Winter is finally letting go, and if your classic car has been sitting in the garage since November, it’s tempted to just turn the key and go. Resist that urge. A proper spring wake-up routine takes a couple of hours and can save you from a breakdown, a flat, or worse — engine damage that could’ve been completely avoided.
Battery First
If you disconnected the battery before storage (smart move), reconnect it and check the voltage with a multimeter. You want at least 12.4 volts. Anything below 12.0 means a slow charge is needed before you try starting. Jumping a deeply discharged battery on an older car can spike voltage through systems that don’t appreciate it.
Clean the terminals while you’re at it. A wire brush and some baking soda paste takes thirty seconds and prevents the kind of intermittent electrical gremlins that ruin a Saturday cruise.
Fluids: Check Everything
Pop the hood and check your oil level and color. If it looks dark and gritty, change it before you drive anywhere. Oil that sat all winter has had time to settle, and any moisture condensation inside the engine has mixed in. Fresh oil and a new filter are cheap insurance.
Check your coolant level and condition. If it’s been more than two years since a flush, spring is the time. Old coolant loses its corrosion inhibitors, and classic car cooling systems with mixed metals are especially vulnerable. Top off brake fluid, power steering fluid, and transmission fluid while you’re under the hood.
Tires Deserve More Attention Than You Think
Tires that sat in one position for months develop flat spots. Check the pressure first — they’ve almost certainly lost several PSI over the winter. Inflate to spec and then visually inspect the sidewalls for cracking. Older tires on classic cars are particularly prone to dry rot, and a sidewall blowout at speed is genuinely dangerous.
Drive slowly for the first few miles and pay attention to any vibration. Minor flat spots usually work themselves out after a few miles of driving. Persistent vibration means the flat spots are permanent and the tires need replacement.
Brakes: Don’t Skip This
Press the brake pedal before you start the car. It should feel firm, not spongy. Spongy brakes after storage often mean a caliper seal has started weeping or air has entered the lines. Check for fluid puddles under the car near each wheel.
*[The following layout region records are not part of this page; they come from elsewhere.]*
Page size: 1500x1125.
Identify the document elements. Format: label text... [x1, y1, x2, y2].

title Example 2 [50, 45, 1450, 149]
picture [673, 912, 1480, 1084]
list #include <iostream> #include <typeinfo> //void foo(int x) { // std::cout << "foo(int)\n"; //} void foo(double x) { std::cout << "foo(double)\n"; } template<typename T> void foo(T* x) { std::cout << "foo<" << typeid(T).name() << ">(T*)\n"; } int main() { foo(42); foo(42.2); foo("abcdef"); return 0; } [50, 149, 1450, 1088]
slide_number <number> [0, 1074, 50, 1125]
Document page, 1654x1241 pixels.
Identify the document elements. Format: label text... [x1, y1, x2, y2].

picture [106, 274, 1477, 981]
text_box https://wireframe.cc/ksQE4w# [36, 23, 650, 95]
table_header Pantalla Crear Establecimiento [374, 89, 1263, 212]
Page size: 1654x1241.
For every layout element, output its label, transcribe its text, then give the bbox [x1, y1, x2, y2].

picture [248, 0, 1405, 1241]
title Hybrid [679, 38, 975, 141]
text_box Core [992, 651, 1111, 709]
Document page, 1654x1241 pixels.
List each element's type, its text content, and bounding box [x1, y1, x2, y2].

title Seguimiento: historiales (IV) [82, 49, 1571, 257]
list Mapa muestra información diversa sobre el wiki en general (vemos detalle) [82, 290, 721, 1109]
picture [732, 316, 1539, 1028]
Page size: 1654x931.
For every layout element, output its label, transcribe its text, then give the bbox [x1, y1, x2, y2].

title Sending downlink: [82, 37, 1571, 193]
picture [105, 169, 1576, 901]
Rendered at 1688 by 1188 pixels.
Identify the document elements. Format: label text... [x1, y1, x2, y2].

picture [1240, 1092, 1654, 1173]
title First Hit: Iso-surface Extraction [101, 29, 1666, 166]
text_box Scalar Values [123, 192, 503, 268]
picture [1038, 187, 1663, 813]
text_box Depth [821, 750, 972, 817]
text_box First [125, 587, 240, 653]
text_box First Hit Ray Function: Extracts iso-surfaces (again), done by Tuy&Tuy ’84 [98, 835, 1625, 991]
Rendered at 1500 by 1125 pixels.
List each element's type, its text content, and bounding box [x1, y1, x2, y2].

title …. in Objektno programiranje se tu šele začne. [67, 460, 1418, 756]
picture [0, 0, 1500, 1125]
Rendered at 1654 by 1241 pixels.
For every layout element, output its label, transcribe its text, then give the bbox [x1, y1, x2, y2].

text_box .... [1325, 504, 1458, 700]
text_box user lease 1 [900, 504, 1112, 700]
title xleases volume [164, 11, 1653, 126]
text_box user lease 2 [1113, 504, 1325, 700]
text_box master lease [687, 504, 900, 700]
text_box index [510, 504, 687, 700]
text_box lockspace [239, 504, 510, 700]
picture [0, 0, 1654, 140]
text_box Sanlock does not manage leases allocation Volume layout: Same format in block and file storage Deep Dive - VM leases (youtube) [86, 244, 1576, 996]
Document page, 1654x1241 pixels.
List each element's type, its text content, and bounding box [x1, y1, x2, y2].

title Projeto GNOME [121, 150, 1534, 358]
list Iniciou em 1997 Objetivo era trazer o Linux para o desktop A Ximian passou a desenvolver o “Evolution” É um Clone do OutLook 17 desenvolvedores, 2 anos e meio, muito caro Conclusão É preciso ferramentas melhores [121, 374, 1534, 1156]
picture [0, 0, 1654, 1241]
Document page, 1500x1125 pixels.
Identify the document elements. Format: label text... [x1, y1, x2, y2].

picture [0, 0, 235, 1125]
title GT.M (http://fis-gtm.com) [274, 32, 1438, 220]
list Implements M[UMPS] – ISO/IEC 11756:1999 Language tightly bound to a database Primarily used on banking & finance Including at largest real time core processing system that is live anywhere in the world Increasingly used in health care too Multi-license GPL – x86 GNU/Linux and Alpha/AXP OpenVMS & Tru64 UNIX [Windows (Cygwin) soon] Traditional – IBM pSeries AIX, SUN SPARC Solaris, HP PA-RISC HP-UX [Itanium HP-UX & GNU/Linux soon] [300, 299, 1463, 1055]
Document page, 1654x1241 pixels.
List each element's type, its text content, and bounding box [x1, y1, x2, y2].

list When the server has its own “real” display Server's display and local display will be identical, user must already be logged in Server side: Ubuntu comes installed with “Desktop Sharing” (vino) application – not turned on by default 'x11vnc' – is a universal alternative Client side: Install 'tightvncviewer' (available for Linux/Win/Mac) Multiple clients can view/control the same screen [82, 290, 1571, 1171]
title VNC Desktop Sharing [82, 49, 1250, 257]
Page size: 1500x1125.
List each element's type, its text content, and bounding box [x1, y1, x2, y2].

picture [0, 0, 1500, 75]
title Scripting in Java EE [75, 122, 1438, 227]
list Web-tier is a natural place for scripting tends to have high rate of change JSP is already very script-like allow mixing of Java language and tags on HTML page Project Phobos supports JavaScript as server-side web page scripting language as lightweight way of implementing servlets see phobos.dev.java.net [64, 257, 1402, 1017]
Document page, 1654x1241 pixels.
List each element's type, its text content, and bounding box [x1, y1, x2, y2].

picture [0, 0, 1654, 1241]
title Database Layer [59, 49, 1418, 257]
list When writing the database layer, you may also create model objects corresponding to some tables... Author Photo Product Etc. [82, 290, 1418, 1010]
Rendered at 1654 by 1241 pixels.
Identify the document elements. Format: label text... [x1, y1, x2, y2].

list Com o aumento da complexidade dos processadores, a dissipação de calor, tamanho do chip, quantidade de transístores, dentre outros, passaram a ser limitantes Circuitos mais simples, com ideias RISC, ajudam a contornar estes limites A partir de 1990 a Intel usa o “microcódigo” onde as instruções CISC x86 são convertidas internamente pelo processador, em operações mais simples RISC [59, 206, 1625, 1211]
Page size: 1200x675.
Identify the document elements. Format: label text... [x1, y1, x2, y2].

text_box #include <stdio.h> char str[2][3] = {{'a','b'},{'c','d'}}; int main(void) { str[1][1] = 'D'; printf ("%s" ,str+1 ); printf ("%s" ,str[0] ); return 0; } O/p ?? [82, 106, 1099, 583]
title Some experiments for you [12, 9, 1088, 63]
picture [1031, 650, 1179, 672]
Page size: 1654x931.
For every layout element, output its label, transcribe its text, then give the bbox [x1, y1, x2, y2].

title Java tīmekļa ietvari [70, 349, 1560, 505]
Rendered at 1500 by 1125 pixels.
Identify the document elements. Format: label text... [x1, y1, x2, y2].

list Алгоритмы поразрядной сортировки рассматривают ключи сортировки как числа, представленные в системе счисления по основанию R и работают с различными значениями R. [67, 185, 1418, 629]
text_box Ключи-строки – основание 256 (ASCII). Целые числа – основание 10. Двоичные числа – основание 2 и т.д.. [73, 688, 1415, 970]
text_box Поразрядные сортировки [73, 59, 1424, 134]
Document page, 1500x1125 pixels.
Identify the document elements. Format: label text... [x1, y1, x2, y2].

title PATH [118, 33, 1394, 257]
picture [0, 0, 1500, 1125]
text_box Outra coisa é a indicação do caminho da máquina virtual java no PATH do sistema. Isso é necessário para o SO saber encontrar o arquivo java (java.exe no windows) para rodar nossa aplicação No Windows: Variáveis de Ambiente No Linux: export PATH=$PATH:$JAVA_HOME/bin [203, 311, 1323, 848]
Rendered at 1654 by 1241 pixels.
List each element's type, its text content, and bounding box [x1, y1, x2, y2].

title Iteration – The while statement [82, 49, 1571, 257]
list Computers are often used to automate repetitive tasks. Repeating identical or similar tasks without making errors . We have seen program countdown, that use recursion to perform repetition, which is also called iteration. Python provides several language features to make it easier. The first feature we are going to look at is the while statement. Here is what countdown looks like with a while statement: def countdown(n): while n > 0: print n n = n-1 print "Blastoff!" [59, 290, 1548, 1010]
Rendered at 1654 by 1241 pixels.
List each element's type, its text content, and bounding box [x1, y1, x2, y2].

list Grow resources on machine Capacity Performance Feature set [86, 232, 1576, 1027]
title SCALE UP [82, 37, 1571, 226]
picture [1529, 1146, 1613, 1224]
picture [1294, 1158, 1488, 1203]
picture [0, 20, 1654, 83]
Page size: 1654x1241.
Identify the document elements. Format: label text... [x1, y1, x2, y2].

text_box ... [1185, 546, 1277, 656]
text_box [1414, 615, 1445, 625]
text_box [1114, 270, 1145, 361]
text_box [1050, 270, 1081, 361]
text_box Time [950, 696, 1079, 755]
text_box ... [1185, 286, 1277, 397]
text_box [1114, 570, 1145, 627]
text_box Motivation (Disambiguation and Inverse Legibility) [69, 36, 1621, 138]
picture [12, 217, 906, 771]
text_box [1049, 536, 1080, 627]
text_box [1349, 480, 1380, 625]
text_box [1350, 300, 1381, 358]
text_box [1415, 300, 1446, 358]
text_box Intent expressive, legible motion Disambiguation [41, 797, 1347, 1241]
If the car has been sitting on drum brakes, the shoes may have bonded slightly to the drums. You’ll feel this as a grabby sensation on your first drive. A few gentle stops usually breaks them free, but if the grabbing persists, pull the drums and inspect.
Belts, Hoses, and Rubber
Squeeze every rubber hose you can reach. If any feel stiff, brittle, or show surface cracks, replace them now. A radiator hose that fails on a back road turns a spring drive into a tow truck call. Check the fan belt and any accessory belts for glazing or fraying. Belts are a few dollars. Overheating because one snapped is not.
The First Drive
Keep it short. Drive five to ten miles on local roads, not the highway. Listen for unusual sounds. Watch your temperature gauge closely. Pull over and check for leaks after the first couple of miles. Your classic car has been sleeping for months — give it a gentle wake-up and it’ll reward you with a great driving season.